Within the Output section of the Output Propreties tab, you select FFmpeg video, and more options will appear below it. In Container, select the file format, which in your case is MPEG-4 (.mp4). You can then access some other settings there like the quality of the video and encoding.
To render, click the render animation button (or use the hotkey Ctrl+F12):
Each frame will be rendered out as specified in the timeline, and once all the frames are rendered, the video is saved to your computer, wherever you specify it to be saved set within the Output section (first image above).
The below goes into detail about the second option you were confused about. You don’t have to do it if you don’t want. The first option is definitely quite straightforward.
Now, what I was saying that confused you a bit was the alternate rendering method. Essentially, when rendering an animation, each frame is calculated and rendered out, one-by-one until they are all done. If you instead selected an image output instead of a video output, each frame will be rendered and saved as an image to your computer, like below:
Here you can see many frames I made for a short Mars animation rendered out as images.
One benefit to this is that each frame, once rendered, is directly saved to your computer. A video on the other hand does not save until it is finished rendering the entire animation timeline or until it is cancelled. Having individual frames gives you a bit of security in data, as if Blender or your computer was to suddenly crash, lose power, or fail in any way, all the rendered frames up until that point has already been saved and you will not lose them. A video, however, would not have such security. The frames are not saved and the video will only be saved once everything is complete. A failure would mean that none of the rendering that occurred was actually saved, and you would have to re-render everything again.

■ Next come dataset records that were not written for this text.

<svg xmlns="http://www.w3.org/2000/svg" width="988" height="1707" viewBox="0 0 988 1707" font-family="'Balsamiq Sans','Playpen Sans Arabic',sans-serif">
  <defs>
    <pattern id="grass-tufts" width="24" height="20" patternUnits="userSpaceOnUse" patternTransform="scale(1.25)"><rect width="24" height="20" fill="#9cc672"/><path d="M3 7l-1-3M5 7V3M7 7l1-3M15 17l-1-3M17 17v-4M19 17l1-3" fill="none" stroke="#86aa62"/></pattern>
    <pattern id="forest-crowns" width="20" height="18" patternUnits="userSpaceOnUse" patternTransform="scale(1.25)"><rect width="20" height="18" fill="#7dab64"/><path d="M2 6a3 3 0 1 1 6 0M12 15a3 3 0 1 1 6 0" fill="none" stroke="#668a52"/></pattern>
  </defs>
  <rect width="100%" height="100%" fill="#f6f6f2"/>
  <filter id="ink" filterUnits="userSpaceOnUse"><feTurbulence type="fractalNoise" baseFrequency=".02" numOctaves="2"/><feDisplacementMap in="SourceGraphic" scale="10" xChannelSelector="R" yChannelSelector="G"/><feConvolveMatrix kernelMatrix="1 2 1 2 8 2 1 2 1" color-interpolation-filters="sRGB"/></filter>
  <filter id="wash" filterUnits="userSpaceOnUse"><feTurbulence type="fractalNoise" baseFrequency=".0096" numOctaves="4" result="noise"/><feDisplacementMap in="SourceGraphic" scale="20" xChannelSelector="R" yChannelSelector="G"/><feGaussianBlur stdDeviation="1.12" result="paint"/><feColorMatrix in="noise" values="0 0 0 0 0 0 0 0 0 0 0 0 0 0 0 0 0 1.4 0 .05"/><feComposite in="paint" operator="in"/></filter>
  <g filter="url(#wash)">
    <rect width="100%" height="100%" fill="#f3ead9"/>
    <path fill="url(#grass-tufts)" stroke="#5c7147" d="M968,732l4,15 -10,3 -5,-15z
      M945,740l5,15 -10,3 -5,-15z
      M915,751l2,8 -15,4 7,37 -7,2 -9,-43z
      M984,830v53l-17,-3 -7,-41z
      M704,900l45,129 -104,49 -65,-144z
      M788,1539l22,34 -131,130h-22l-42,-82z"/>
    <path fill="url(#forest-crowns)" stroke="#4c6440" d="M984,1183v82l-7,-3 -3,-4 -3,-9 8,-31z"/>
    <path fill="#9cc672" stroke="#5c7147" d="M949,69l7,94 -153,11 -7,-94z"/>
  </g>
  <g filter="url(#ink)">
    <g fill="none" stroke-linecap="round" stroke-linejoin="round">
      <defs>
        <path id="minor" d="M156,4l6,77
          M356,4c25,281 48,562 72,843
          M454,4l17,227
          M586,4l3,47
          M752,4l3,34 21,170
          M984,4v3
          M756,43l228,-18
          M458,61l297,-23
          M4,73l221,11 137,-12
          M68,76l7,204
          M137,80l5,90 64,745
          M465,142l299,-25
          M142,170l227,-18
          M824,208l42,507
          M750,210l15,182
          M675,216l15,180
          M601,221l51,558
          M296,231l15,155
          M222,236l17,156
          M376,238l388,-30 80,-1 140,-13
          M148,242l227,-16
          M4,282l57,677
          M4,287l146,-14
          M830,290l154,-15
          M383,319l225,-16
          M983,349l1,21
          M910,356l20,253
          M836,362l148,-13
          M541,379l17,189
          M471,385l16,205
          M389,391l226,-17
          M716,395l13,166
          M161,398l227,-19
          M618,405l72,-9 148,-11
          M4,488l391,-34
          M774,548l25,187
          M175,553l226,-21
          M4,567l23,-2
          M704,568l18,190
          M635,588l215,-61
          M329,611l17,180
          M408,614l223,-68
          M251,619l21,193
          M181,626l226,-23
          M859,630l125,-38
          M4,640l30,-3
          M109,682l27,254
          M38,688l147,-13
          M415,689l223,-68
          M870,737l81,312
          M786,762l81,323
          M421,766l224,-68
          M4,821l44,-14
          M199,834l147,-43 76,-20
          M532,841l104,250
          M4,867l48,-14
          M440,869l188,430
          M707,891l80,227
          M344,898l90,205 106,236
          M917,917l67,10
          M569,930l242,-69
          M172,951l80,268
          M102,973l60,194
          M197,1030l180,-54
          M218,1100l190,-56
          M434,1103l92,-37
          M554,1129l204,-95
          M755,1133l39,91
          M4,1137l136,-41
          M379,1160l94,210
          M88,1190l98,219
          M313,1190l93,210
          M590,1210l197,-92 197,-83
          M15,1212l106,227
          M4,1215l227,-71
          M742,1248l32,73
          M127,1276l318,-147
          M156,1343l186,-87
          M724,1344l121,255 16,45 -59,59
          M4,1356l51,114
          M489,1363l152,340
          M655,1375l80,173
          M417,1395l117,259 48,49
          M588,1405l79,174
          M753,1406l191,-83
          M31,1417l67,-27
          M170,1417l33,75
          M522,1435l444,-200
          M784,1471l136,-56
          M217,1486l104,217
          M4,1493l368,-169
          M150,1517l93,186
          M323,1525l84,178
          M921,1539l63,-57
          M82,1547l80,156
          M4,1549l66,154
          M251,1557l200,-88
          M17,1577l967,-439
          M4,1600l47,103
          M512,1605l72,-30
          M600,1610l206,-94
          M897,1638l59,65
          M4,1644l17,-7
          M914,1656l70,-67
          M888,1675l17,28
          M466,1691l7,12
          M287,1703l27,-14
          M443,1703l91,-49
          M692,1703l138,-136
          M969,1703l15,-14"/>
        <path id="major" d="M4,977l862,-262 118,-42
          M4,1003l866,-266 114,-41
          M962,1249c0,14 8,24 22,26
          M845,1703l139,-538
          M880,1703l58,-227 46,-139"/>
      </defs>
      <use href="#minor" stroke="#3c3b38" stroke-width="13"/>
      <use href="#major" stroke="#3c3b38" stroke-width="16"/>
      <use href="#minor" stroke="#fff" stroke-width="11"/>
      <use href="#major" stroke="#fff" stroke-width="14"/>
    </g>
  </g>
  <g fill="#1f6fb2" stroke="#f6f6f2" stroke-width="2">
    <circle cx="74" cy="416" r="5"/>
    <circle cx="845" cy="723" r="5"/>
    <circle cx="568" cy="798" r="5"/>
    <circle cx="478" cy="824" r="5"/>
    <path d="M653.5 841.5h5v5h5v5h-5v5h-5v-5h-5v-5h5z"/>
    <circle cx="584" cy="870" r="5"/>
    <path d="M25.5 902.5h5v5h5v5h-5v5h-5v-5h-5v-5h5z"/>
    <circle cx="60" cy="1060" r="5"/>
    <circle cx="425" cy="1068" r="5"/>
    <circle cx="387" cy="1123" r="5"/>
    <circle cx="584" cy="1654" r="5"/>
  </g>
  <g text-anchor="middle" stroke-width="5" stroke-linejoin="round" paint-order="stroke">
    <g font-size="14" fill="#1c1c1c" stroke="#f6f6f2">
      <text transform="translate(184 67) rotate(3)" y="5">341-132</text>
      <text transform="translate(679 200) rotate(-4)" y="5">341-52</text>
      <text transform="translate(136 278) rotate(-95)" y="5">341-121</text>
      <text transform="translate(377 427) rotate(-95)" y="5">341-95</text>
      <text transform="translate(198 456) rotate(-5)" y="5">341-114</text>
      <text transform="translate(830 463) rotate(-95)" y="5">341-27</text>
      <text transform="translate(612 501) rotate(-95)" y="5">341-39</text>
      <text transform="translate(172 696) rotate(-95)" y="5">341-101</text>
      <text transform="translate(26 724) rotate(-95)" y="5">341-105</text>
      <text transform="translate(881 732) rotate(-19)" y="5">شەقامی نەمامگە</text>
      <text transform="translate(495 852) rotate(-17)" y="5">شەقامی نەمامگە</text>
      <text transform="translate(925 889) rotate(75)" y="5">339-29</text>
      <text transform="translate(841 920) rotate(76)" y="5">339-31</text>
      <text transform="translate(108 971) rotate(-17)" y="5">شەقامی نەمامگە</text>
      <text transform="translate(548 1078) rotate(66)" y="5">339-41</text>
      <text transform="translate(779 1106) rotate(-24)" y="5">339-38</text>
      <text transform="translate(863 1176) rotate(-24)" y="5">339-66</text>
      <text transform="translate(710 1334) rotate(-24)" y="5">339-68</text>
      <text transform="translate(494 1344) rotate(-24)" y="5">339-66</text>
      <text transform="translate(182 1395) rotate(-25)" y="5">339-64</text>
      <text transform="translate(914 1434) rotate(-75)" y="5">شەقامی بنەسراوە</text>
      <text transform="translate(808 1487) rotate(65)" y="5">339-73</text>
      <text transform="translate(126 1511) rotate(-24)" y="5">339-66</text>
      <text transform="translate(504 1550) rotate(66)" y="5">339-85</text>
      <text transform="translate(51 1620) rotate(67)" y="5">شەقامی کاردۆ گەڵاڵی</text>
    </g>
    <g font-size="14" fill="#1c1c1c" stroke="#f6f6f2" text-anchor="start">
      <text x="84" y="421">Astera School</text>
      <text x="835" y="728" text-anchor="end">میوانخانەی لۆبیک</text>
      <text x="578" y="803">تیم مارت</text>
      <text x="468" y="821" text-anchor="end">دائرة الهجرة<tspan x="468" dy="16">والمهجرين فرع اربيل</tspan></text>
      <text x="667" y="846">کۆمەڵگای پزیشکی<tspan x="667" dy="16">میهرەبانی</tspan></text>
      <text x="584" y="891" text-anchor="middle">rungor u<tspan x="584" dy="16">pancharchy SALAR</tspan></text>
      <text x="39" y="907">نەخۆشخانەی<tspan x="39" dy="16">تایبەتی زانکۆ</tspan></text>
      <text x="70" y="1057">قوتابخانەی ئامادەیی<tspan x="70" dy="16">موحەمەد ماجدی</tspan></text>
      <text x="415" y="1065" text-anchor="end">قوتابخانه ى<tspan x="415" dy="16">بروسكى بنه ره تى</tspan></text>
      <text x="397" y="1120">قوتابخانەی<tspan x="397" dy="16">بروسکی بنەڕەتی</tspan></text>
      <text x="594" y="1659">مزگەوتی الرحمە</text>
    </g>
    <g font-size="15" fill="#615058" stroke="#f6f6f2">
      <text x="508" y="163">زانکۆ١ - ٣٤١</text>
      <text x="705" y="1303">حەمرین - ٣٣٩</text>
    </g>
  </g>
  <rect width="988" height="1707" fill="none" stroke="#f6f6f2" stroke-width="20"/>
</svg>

The other benefit is having high quality rendered frames, giving you much more freedom as compression would not be much of an issue. You could also use those rendered frames in other things, like still renders for some sort of thumbnail, art, etc.
Now, of course this option means that you have to go and combine all the frames into one video. It may be a bit of an issue in organisation, but it depends on the software. Some can handle it well. I have no experience with Final Cut Pro, so I cannot say for that, though.